GIVEN DATA Block Start

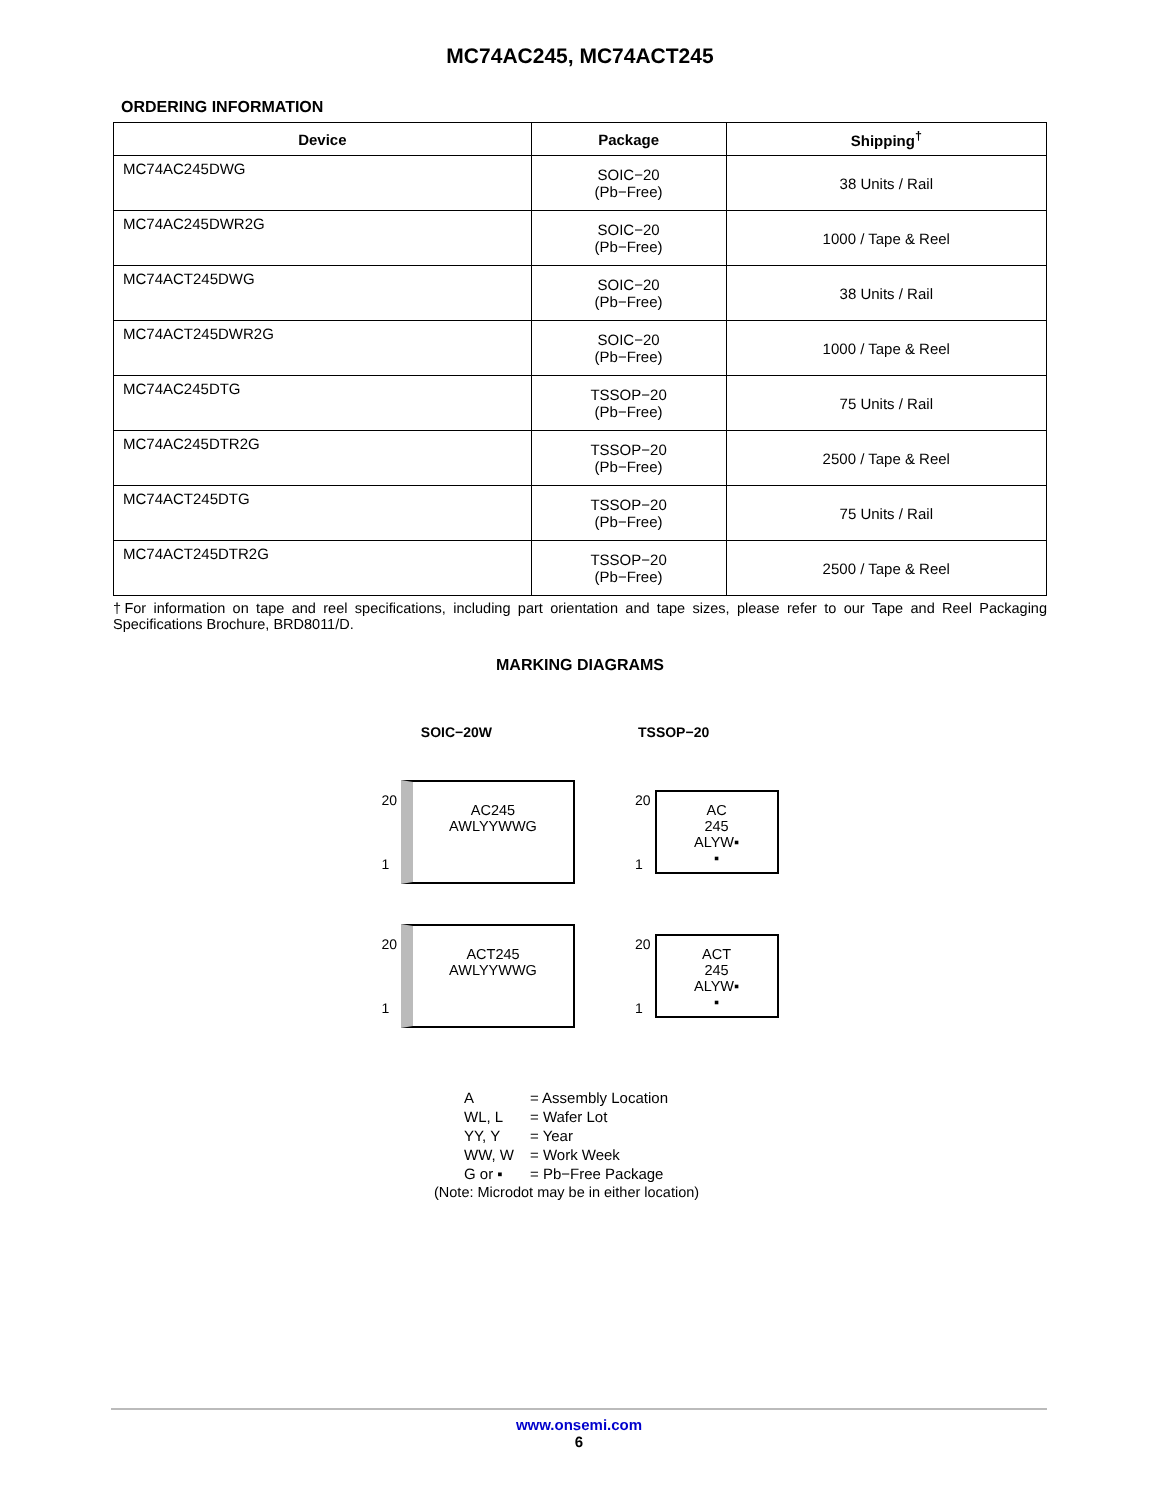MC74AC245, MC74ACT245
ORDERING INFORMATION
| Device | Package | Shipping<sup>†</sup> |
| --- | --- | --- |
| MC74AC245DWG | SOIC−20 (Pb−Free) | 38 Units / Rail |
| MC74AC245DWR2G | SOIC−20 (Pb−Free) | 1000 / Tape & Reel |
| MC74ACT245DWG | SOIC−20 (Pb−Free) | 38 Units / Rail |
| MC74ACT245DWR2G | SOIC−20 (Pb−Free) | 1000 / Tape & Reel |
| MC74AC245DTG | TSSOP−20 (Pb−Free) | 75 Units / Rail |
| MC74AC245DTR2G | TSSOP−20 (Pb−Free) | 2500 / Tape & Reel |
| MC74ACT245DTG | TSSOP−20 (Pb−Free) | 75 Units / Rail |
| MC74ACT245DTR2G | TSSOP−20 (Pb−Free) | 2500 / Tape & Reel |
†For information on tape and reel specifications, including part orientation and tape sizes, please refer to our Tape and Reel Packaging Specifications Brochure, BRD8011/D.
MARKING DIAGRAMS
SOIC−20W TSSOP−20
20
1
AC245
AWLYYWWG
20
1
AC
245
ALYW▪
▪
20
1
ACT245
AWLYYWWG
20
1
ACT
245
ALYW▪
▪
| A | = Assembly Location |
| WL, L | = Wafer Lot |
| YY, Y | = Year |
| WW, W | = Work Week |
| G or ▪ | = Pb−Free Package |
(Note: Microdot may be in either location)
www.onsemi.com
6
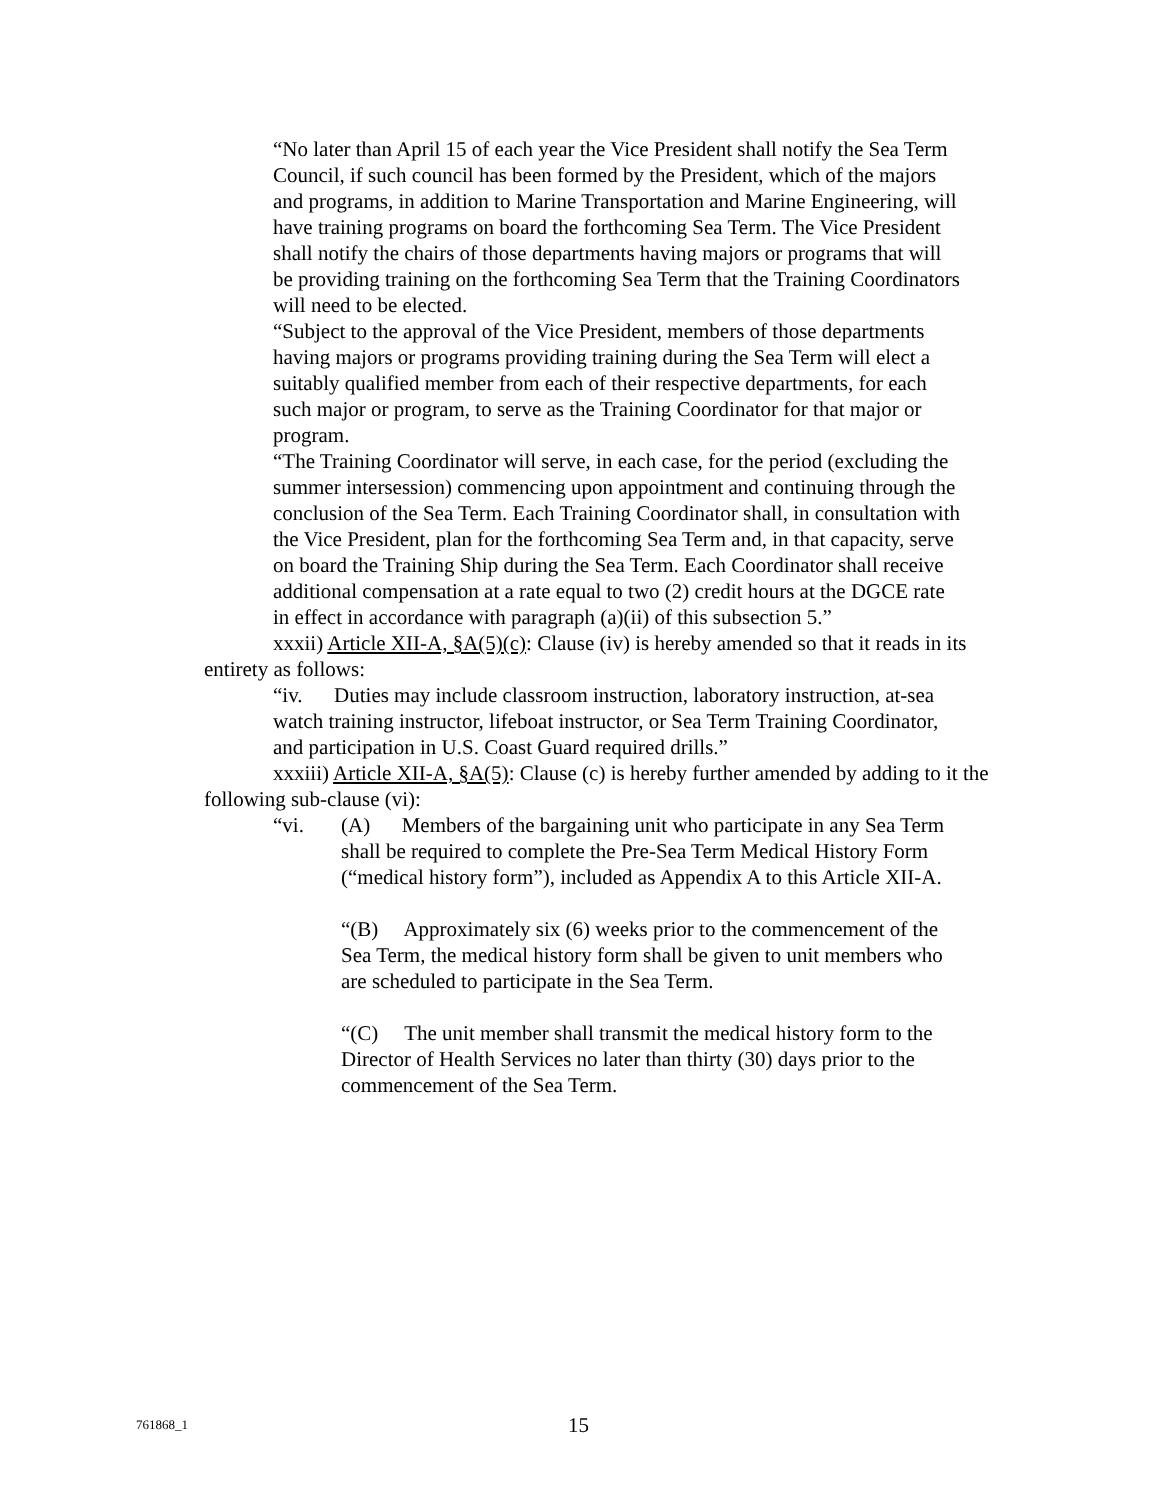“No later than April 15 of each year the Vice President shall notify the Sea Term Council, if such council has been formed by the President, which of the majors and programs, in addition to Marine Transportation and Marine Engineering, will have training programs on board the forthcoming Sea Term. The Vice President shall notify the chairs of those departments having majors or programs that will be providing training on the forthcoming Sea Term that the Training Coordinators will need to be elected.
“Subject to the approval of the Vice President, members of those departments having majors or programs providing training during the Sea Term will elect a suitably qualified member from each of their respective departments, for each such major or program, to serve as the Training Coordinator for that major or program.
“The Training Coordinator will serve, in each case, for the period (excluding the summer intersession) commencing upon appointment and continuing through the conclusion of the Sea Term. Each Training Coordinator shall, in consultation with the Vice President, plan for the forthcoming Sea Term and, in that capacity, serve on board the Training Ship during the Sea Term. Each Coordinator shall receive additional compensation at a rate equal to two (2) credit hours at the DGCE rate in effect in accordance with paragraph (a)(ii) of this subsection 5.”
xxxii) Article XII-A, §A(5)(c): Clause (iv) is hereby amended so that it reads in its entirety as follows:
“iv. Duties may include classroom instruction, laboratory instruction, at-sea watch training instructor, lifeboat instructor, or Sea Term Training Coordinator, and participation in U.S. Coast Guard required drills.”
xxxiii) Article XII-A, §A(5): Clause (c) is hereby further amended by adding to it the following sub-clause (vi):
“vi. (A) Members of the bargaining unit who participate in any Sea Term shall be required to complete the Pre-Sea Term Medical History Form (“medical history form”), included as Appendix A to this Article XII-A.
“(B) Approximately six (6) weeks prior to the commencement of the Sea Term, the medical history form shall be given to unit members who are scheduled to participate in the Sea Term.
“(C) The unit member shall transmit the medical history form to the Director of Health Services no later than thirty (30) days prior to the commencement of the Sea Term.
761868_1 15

GIVEN DATA Block End
GIVEN DATA Block Start

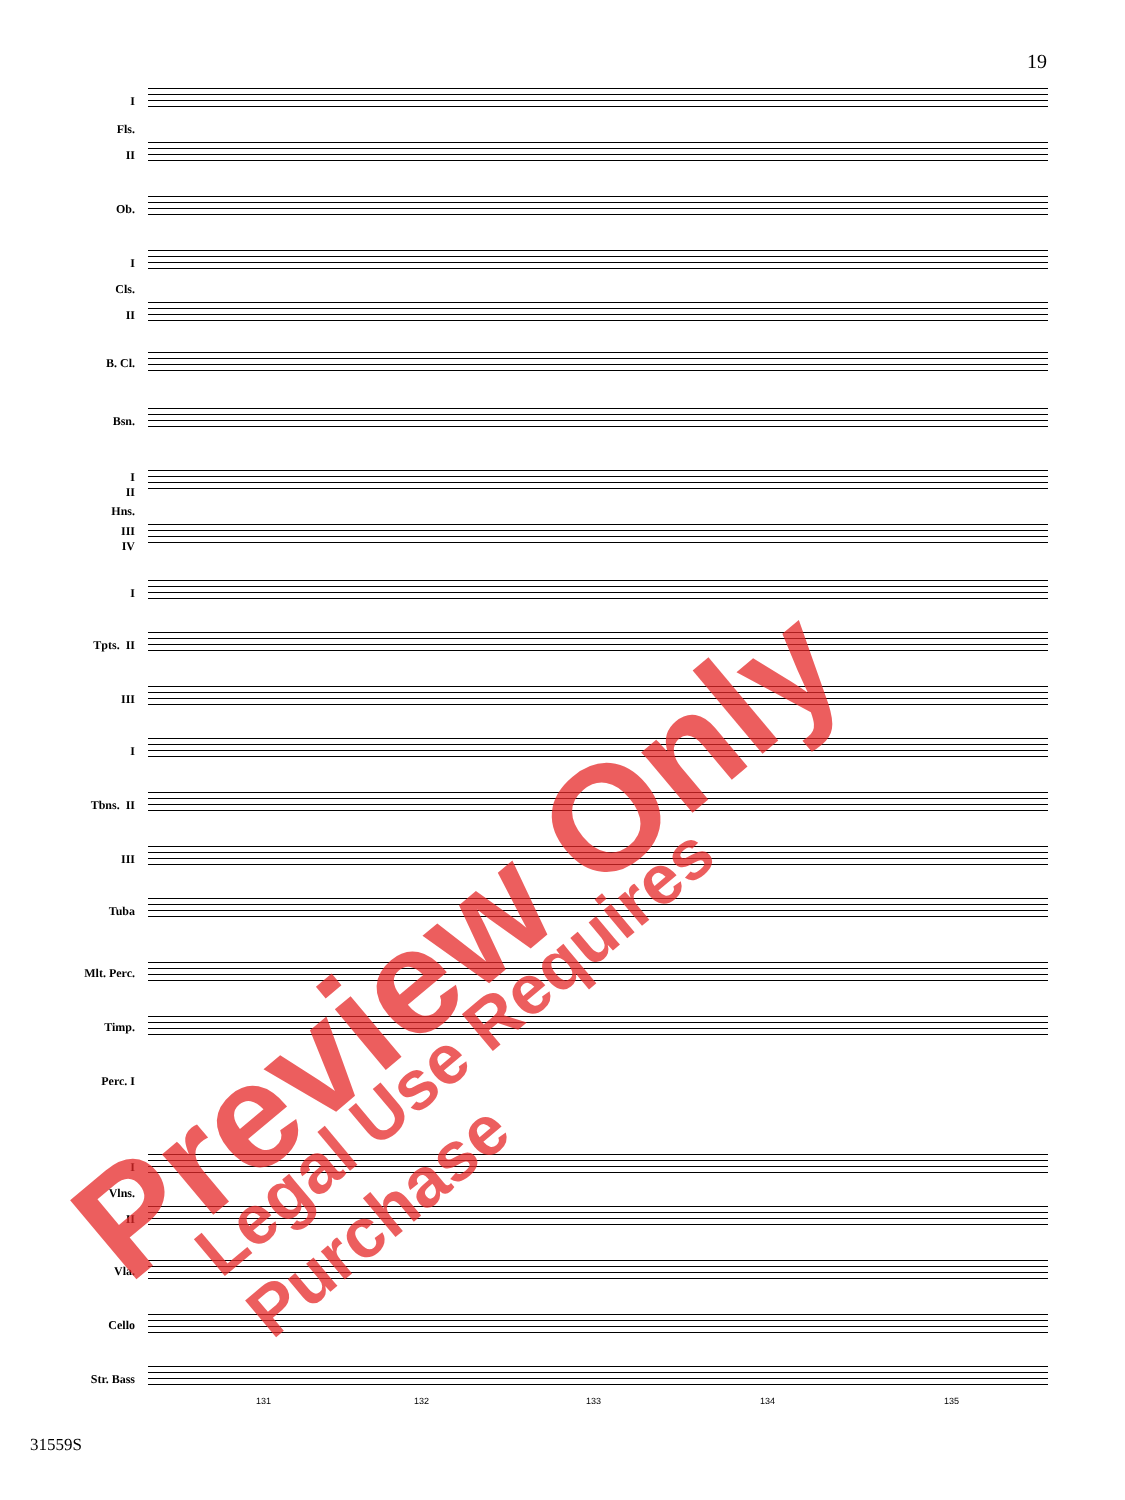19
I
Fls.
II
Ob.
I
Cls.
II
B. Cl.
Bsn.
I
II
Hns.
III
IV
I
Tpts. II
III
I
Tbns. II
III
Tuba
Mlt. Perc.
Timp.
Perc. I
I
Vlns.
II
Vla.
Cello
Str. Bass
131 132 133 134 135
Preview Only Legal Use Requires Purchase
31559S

GIVEN DATA Block End

Above are the records; return the lines in them from the one with "MC74AC245, MC74ACT245" to the one with "(Note: Microdot may be in either location)", inclusive, exactly and without images.

MC74AC245, MC74ACT245
ORDERING INFORMATION
| Device | Package | Shipping<sup>†</sup> |
| --- | --- | --- |
| MC74AC245DWG | SOIC−20 (Pb−Free) | 38 Units / Rail |
| MC74AC245DWR2G | SOIC−20 (Pb−Free) | 1000 / Tape & Reel |
| MC74ACT245DWG | SOIC−20 (Pb−Free) | 38 Units / Rail |
| MC74ACT245DWR2G | SOIC−20 (Pb−Free) | 1000 / Tape & Reel |
| MC74AC245DTG | TSSOP−20 (Pb−Free) | 75 Units / Rail |
| MC74AC245DTR2G | TSSOP−20 (Pb−Free) | 2500 / Tape & Reel |
| MC74ACT245DTG | TSSOP−20 (Pb−Free) | 75 Units / Rail |
| MC74ACT245DTR2G | TSSOP−20 (Pb−Free) | 2500 / Tape & Reel |
†For information on tape and reel specifications, including part orientation and tape sizes, please refer to our Tape and Reel Packaging Specifications Brochure, BRD8011/D.
MARKING DIAGRAMS
SOIC−20W TSSOP−20
20
1
AC245
AWLYYWWG
20
1
AC
245
ALYW▪
▪
20
1
ACT245
AWLYYWWG
20
1
ACT
245
ALYW▪
▪
| A | = Assembly Location |
| WL, L | = Wafer Lot |
| YY, Y | = Year |
| WW, W | = Work Week |
| G or ▪ | = Pb−Free Package |
(Note: Microdot may be in either location)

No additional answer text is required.